Downtown Austin’s getting two, maybe three skybridges in the near future, and many of my fellow urbanists aren’t too happy about it.
The skybridges contemplated would connect hotels to the City of Austin Convention Center, creating a sort of hermetically sealed convention district that never meaningfully interacts with the street. These elevated pathways between buildings are decried by many modern urban planners and placemakers, who believe they harm the character of walkable streetscapes by isolating pedestrians from the ground.
These wouldn’t be the first skybridges in the city. The bridge between Lavaca Plaza and its parking garage comes to mind. Still, the convention center-hotel bridges we’re looking at will be a bit more prominent.
Fairmont – Convention Center Bridge
The Fairmont Hotel, currently in the final stages of construction, has conventions on the brain. Its proxemity to the center means we’ll soon see a $6 million skybridge connecting the buildings over Red River Street. New York-based architects Thomas Phifer and Partners designed the bridge with help from the Waller Creek Conservancy, which is working to protect and improve the stretch of Waller Creek directly below the bridge.

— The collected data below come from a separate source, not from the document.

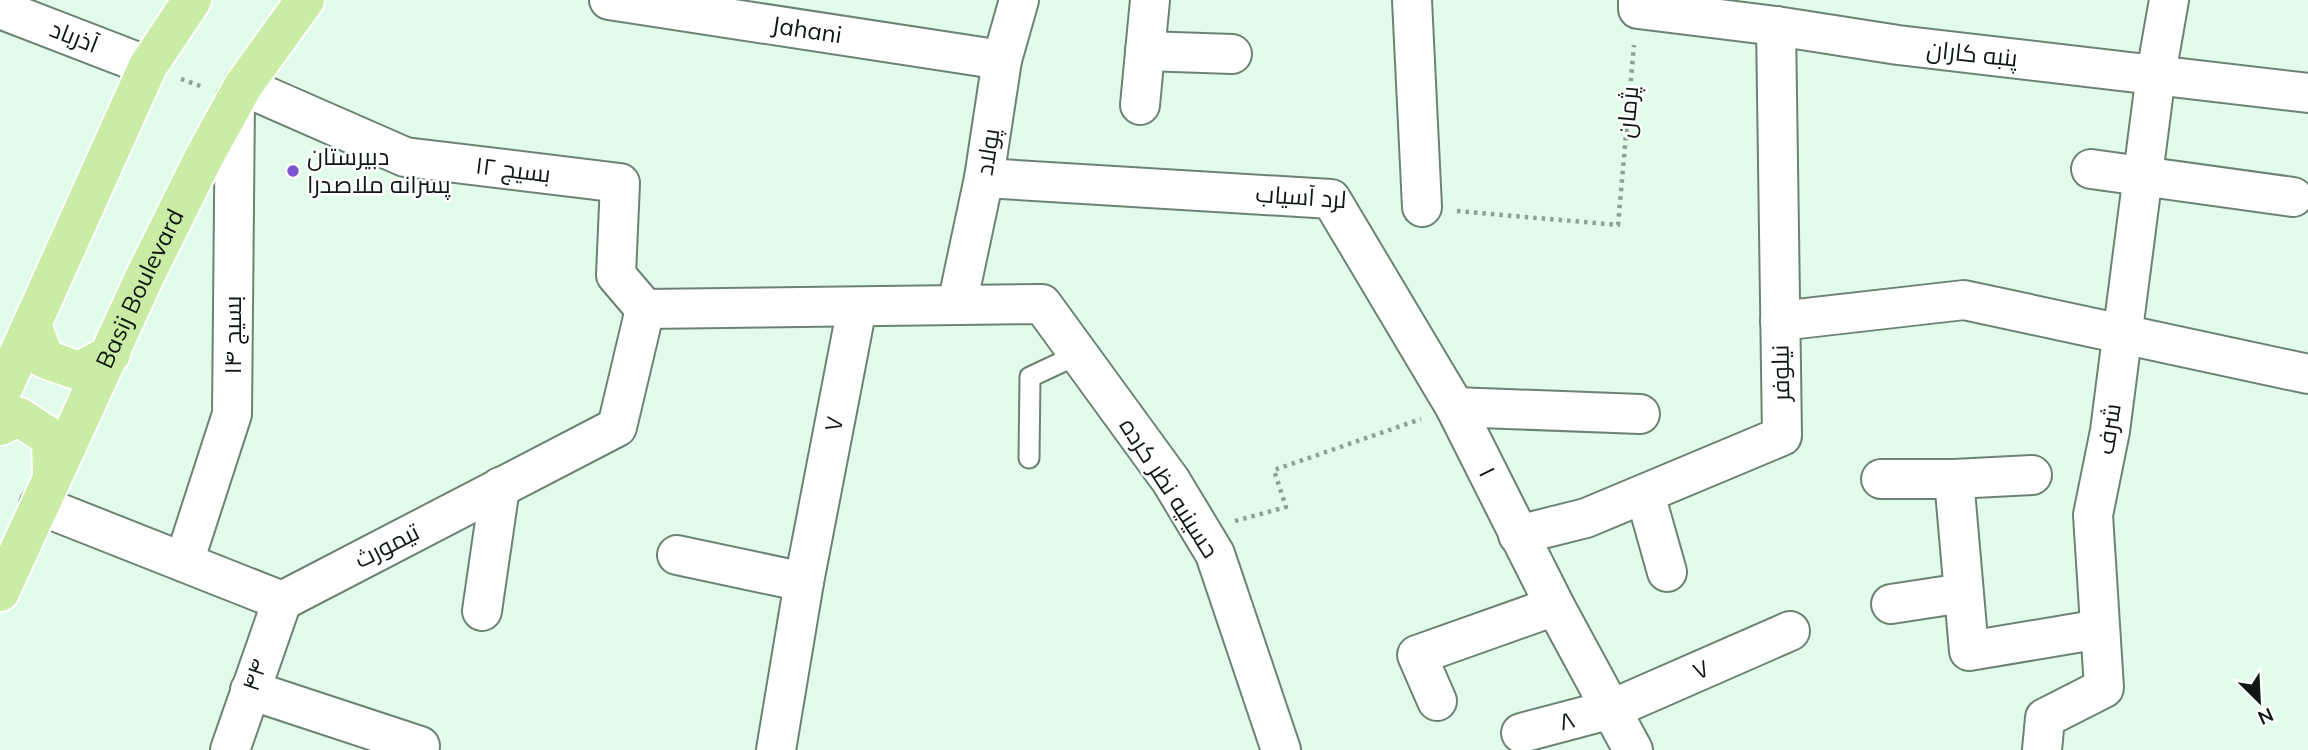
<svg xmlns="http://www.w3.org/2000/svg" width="2308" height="750" viewBox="0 0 2308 750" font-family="Mulish,Cairo,sans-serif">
<rect width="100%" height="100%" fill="#e2fceb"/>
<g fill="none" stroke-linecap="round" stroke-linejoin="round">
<defs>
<polyline id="service" points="1029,458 1030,377 1079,354"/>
<g id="minor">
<path id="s1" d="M 609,0 L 1002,60"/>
<polyline points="1412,0 1422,207"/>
<polyline points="1638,0 1638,9 1776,26 1898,45 2308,93"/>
<polyline points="0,9 148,66"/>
<polyline points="1145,51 1232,54"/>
<polyline points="243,86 405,157 620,183 616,275 645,309"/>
<polyline points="1140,105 1150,0"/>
<polyline points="2091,169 2293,197"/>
<polyline points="984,178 1331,199 1455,407 1555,606 1633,750"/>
<polyline points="957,305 984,178 1002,60 1019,0"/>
<polyline points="645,309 1042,304 1171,481 1215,554 1281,750"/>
<polyline points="1780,321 1964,300 2308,374"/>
<polyline points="1455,407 1640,414"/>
<polyline points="2032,475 1954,479 1969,651 2100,629"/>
<polyline points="1881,479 1954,479"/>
<polyline points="1645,494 1667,572"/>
<polyline points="39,505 282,601 617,427 645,309"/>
<polyline points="1518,535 1586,518 1782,436 1776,26"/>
<polyline points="677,555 804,582"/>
<polyline points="184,562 232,414 235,100"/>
<polyline points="1891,604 1963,593"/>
<polyline points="482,611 500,487"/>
<polyline points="250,690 420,746 419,750"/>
<polyline points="1437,701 1417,655 1555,606"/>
<polyline points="1521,733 1612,709 1790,631"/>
<polyline points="230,750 282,601"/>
<polyline points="776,750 804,582 857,307"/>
<polyline points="2042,750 2045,718 2104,688 2093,515 2110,431 2156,74 2169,0"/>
</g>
<g id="primary">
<polyline points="32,325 45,359 79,371 111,354"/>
<polyline points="0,395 148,66 192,0"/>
<polyline points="0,426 19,417 51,438 52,477"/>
<path id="s2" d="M 0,592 L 145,276 L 203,159 L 243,86 L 305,0"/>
</g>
</defs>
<use href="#service" stroke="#6c8374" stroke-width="23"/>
<use href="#minor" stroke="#6c8374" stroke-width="42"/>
<use href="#primary" stroke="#fff" stroke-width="42"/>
<g stroke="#8da194" stroke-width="4.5" stroke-dasharray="3.5 5" stroke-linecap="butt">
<polyline points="181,79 203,87"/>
<polyline points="1457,211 1618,225 1634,45"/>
<polyline points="1235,521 1286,507 1274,470 1421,419"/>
</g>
<use href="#service" stroke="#fff" stroke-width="19"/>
<use href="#minor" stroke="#fff" stroke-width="38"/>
<use href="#primary" stroke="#caeca4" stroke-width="38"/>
</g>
<circle fill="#7b56cf" stroke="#fff" stroke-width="2.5" cx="293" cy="171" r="7"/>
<g text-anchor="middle" stroke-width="5" stroke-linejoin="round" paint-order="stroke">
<g font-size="24" fill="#0f1813" stroke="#fff">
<text dy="8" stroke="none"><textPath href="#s1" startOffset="200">Jahani</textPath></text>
<text transform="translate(74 37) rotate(21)" y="8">آذرباد</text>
<text transform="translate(1972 54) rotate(6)" y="8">پنبه کاران</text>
<text transform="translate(1628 112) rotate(-85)" y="8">پژمان</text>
<text transform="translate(988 152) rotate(-81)" y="8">پولاد</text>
<text transform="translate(513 170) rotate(7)" y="8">بسیج ۱۲</text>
<text transform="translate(1301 197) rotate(4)" y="8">لرد آسیاب</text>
<text dy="8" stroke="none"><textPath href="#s2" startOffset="334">Basij Boulevard</textPath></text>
<text transform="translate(233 335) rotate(-90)" y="8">بسیج ۱۴</text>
<text transform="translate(1781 373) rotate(-91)" y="8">نیلوفر</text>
<text transform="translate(834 424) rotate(-79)" y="8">۷</text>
<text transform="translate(2109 429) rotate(-81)" y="8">شرف</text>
<text transform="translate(1487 472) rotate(64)" y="8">۱</text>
<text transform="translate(1169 488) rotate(57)" y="8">حسینیه نظر کرده</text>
<text transform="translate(387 546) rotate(-27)" y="8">تیمورث</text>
<text transform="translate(1701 670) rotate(-24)" y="8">۷</text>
<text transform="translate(255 675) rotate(-71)" y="8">۴۴</text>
<text transform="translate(1567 721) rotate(-15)" y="8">۸</text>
</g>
<g font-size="24" fill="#0f1813" stroke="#fff" text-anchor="start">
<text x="307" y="165">دبیرستان<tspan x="307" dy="28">پسرانه ملاصدرا</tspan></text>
</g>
</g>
<g transform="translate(2259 701) rotate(156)" stroke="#ffffff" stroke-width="5" paint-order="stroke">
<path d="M0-5L12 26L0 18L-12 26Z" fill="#0f1813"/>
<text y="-10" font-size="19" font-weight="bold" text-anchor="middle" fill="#0f1813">N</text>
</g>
</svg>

Hilton Austin – Convention Center Bridge
Another skybridge is planned between the Hilton Austin hotel and the convention center. Designed by Gensler, the bridge would pass over East Fourth street and the planned new downtown MetroRail station. It seems to offset the typical complaints about bridges sealing away pedestrians by including some open-air elements, along with a viewing platform and small event area.
Marriott/Convention Center Expansion Bridges
When the city announced its long-range master plan for the expansion of the downtown convention center in 2015, it included a hotel component on the block at the corner of Cesar Chavez and Trinity Streets. Now that we’ve heard about plans for the Marriott on this site, it appears at least the first stage of this concept is moving forward. If 2015 renderings for a potential expansion are still reliable, the expanded convention center building connected to the future Marriott will include two skybridge connections over Trinity Street to the existing convention center. Yep, the convention center wants to reach around and build a skybridge to itself.
I get why many urbanists hate skybridges, but I’m struggling to find good reason to get worked up about these in particular. The convention center complex isn’t hosting any neighborhood retail along its perimeter. The opportunity costs for the streetscape seem low.
For as much as I hate the horizontal expansion of the convention center, honestly, I like the idea of giving conventioneers their own little silo of Disneyland™. Plus, it’s hot out there. Austin’s frequent 100 degree days could literally kill a conventioneer from Soviet Canada.
Anyway, the idea that these bridges would be the sole obstacle preventing convention-goers from really exploring Austin seems a little ridiculous.
Let conventioneers have their skybridges. The rest of Austin will be on the outside.